L’eringio, un fiore per sempre: dal mare ai monti, dalle aspre coste ai morbidi campi di collina
L’eringio è fiore d’estate, fiore per l’inverno, fiore per sempre dal mare ai monti, dalle aspre coste ai morbidi campi di collina, è il fiore rude e aspro, bello ed eretto d’un colore azzurro, dalla tonalità tersa metallica, un po’ peloso come la pregiata stella alpina, ma molto più slanciato con i suoi capolini che adesso sono maturi e consistenti, questi si tagliano e si appendono per farli seccare e serviranno per rallegrare d’inverno.
Un tempo cresceva nei prati di montagna e fra rocce, ma pare che gli estimatori lo abbiano quasi estinto, chi invece lo conosce bene in compenso cerca di coltivarlo nei giardini, con poca fortuna perché i sarchiatori di giardini, poi si dimenticano dei suoi rari capolini scomparsi, sovente li scambiano per erbaccia spinosa, dacché somiglia al cardone e, dannazione, li estirpano. Si devono ripiantare sempre queste stelle azzurre splendide, perché ogni volta private del loro stendardo di riconoscimento sono in pericolo, ridiventano l’erbaccia cenerentola. Speriamo di anno in anno che l’acutezza comprensiva di qualche produttore appassionato le salvi e si vedano più spesso in giro anche da noi. Tra appassionati, e non, questa piantina ha veramente vita dura.
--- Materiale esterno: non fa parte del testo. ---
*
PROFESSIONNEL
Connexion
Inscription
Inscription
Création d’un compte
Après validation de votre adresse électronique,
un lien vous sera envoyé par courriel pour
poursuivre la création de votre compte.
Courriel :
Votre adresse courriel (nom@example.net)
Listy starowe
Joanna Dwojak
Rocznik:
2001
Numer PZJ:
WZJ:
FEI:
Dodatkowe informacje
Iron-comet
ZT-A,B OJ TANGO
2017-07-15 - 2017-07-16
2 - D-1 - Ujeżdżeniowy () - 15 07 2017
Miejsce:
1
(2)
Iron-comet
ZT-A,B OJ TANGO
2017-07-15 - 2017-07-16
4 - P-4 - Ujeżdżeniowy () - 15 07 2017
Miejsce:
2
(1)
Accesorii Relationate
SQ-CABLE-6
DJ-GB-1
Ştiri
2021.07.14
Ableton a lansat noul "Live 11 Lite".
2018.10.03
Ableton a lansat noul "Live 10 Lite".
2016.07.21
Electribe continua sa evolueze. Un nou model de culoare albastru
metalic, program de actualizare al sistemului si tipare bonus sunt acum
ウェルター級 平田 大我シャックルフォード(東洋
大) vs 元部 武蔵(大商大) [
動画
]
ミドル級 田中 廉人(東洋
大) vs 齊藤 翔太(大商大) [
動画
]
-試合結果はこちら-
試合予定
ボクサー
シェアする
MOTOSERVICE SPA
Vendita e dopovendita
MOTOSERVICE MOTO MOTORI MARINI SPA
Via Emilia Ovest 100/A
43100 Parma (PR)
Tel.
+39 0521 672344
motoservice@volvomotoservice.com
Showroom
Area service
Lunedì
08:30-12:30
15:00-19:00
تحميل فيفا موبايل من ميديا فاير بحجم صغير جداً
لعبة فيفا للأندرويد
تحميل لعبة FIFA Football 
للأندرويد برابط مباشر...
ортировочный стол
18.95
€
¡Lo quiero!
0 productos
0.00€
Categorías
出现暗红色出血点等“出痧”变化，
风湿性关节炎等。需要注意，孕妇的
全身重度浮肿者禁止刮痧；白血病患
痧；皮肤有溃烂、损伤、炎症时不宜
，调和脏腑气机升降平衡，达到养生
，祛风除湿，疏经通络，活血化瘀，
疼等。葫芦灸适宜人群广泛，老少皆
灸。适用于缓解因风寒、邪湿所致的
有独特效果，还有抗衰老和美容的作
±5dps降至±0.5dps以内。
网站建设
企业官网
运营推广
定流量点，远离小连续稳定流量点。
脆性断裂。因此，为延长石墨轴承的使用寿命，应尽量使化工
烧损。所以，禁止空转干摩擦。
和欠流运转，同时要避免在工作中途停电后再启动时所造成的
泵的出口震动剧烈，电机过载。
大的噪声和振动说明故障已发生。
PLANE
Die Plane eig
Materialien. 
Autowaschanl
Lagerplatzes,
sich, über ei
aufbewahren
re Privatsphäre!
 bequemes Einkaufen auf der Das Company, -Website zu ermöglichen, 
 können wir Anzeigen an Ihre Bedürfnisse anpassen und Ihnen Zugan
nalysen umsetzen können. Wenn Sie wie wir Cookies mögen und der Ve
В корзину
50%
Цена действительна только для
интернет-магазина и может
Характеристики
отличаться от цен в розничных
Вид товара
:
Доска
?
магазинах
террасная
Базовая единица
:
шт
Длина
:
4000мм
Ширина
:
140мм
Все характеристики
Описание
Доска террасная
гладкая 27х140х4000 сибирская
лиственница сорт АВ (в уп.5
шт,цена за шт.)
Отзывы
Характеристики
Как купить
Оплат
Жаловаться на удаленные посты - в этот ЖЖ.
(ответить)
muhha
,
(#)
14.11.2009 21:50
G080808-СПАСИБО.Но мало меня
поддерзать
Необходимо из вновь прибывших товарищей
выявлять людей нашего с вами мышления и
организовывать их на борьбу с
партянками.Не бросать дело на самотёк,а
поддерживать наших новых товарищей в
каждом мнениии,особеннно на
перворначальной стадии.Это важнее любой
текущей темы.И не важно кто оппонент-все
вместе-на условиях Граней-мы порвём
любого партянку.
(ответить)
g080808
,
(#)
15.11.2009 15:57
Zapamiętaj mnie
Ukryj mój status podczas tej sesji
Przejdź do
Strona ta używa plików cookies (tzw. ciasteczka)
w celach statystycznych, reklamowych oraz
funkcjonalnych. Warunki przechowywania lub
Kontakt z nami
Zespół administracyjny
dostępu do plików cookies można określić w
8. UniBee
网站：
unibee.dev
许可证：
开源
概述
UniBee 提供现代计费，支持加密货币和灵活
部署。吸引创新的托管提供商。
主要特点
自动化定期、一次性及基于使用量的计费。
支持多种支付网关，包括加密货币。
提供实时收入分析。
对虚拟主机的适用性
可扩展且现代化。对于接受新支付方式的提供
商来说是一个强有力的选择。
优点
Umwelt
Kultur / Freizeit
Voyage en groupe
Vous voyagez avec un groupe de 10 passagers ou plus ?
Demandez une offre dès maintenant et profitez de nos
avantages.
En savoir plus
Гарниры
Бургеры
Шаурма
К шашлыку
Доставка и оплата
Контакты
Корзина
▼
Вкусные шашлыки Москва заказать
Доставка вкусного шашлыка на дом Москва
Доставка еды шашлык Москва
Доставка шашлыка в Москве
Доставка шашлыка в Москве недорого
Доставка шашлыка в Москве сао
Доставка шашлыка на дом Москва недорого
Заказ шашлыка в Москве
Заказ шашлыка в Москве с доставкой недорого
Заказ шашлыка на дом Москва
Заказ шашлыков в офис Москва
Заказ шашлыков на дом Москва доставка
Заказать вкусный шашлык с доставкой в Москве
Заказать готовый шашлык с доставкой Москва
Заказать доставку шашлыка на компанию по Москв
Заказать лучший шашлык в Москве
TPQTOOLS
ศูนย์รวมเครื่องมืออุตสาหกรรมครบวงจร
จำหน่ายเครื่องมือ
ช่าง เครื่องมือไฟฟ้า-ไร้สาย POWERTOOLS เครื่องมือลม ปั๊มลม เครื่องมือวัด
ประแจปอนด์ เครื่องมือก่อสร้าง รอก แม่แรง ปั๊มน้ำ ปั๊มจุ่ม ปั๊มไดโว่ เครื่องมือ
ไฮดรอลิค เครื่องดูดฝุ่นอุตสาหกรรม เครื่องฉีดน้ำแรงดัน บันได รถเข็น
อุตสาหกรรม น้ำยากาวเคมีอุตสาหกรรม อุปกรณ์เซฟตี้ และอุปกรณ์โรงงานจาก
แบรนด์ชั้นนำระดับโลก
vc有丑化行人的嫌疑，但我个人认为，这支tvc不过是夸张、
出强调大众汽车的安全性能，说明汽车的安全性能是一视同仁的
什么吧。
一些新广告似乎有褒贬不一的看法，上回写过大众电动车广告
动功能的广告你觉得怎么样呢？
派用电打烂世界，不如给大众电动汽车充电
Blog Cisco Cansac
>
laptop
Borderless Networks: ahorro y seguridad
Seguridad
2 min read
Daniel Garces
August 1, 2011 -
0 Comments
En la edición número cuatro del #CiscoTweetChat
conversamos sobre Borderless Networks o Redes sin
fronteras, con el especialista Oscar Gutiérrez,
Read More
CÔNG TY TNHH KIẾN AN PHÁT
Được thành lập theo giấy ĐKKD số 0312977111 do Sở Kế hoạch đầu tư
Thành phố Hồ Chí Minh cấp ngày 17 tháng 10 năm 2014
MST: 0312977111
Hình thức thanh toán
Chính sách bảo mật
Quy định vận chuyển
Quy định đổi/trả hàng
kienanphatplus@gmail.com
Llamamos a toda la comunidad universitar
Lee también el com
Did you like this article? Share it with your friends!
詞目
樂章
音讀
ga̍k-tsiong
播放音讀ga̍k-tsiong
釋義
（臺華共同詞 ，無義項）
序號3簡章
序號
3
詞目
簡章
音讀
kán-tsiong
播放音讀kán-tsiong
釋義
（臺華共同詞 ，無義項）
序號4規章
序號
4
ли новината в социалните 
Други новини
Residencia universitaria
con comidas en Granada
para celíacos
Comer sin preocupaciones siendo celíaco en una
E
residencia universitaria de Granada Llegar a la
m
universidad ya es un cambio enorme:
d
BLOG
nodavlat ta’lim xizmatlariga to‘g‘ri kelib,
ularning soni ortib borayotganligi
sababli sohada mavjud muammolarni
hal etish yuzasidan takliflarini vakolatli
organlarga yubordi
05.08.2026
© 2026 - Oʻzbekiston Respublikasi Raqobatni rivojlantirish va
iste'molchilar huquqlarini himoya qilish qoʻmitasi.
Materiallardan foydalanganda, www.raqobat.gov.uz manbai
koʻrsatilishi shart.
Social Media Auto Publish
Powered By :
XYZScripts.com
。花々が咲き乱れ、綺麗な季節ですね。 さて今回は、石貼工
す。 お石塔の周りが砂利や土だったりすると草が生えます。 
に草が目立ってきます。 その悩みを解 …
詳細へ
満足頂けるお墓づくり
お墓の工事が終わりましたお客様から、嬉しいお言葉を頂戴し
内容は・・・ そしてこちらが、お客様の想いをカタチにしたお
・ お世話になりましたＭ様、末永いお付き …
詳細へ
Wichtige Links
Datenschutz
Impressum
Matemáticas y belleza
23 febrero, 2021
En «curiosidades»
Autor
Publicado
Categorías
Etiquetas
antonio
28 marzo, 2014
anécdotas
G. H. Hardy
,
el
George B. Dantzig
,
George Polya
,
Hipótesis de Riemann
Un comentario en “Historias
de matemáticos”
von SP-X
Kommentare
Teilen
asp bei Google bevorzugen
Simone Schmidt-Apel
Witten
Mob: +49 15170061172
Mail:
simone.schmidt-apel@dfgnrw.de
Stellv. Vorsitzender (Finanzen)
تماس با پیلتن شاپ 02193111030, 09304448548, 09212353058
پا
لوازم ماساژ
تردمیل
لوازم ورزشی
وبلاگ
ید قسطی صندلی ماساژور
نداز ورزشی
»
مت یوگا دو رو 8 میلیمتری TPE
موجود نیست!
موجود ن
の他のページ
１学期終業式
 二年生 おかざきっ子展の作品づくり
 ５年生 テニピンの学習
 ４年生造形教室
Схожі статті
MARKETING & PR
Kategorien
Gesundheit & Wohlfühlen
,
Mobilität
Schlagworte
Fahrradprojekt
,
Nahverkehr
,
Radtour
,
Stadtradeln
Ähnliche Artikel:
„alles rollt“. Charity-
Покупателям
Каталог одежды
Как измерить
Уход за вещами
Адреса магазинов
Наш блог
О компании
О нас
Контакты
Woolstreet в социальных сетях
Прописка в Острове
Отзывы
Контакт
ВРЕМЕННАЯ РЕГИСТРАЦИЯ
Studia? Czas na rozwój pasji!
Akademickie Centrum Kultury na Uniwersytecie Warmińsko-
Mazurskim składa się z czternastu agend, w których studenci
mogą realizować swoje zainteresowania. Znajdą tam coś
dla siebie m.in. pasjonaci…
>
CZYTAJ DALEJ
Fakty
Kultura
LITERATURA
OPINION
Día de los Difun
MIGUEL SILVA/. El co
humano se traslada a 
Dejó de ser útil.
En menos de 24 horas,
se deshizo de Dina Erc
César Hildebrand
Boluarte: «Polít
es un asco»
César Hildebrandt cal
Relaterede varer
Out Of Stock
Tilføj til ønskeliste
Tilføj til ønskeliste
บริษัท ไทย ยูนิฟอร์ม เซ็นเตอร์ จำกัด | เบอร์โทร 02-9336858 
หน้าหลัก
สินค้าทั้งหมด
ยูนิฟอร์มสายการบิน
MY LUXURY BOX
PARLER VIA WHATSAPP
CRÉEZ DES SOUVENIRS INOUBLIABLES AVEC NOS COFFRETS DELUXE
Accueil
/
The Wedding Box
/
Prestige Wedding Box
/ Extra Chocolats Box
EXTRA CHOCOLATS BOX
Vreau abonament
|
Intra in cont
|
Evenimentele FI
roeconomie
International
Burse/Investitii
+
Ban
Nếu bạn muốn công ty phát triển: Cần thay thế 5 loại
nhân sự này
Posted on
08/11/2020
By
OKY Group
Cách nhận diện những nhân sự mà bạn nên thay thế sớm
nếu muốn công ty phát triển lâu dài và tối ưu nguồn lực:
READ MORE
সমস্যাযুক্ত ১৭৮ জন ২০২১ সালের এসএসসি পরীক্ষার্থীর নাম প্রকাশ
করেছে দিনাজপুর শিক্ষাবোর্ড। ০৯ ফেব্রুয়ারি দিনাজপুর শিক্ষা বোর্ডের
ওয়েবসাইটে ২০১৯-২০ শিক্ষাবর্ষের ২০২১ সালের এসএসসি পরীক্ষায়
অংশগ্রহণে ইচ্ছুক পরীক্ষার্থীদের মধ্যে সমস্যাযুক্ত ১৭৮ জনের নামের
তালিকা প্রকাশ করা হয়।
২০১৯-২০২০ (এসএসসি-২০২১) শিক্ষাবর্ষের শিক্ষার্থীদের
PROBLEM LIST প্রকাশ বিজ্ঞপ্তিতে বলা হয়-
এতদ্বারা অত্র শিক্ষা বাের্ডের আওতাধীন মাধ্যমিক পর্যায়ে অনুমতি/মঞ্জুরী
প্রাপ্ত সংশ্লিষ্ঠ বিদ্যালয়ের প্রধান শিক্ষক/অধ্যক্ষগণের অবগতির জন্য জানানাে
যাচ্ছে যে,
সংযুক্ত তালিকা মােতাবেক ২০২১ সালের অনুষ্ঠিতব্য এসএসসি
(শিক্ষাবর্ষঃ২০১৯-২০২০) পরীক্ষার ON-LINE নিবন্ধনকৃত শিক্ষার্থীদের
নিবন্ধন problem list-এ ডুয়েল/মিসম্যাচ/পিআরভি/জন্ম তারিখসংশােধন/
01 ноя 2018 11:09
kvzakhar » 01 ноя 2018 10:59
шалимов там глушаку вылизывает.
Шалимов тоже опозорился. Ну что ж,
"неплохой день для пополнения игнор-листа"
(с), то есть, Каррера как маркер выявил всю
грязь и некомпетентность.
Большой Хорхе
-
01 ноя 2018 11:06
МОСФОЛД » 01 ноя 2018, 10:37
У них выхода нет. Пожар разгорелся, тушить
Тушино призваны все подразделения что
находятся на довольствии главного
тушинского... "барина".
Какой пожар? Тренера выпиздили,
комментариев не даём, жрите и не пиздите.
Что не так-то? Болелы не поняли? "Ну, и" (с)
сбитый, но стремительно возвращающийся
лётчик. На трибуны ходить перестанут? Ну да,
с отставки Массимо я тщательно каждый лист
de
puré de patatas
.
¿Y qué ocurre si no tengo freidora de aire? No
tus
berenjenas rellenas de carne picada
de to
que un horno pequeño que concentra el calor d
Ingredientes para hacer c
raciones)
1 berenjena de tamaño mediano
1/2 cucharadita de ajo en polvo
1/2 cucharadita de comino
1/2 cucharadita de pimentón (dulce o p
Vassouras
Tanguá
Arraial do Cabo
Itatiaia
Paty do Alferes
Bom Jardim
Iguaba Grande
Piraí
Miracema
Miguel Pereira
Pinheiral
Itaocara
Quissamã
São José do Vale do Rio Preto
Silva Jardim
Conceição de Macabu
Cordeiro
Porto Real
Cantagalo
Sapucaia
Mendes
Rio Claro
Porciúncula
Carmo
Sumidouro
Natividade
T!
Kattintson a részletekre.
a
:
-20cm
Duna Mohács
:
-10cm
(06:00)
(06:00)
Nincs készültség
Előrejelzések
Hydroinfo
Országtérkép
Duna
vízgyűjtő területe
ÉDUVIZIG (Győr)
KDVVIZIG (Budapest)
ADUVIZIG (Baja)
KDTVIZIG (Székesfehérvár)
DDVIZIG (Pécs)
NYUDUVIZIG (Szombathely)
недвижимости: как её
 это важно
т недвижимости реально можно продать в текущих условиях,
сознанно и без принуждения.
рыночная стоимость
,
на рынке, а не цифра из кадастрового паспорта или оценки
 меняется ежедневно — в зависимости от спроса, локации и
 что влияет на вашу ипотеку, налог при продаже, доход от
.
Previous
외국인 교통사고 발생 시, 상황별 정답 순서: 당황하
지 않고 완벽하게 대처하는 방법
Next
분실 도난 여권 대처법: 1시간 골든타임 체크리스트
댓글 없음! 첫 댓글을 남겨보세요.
Permettiamoci una annotazione grottesca e ironica a favore dei cardoni e sul prevalente gusto comune per le piante buone e le piante cattive. Quasi che tutto debba assumere una caratteristica commestibile o a persistenza fiorifera, quindi, pianta riconosciuta per i suoi fiori, oppure cattiva perché infestante. È vero che ogni buon floricultore consiglia di estirpare subito le erbacce perché altrimenti si moltiplicano; se ce n’è una in giardino che matura i suoi semi l’anno successivo ci sarà una bella riproduzione non gradita, (perciò basta tagliare il capolino con i semi). Le vere pessime infestanti, né fuoco, né cemento, né diserbo le distrugge, basta una barbina di radice ed eccola figliare sotterra come un razzo.
Però, a furia di togliere, dovremo andare negli orti botanici a vedere la piantaggine e il crisantemo selvatico e tante altre abusive cacciate dai nostri orti e dai prati. Finalmente vedremo sviluppato appieno quel finto cardo selvatico che si traveste da carciofo per sopravvivere, assieme ai suoi più stretti parenti infestanti; com’è divertente e istruttivo vederseli lì in apposite aiuole tutte per loro e sono belli da vedere, stranissimi e spaesati come creature selvatiche in cattività.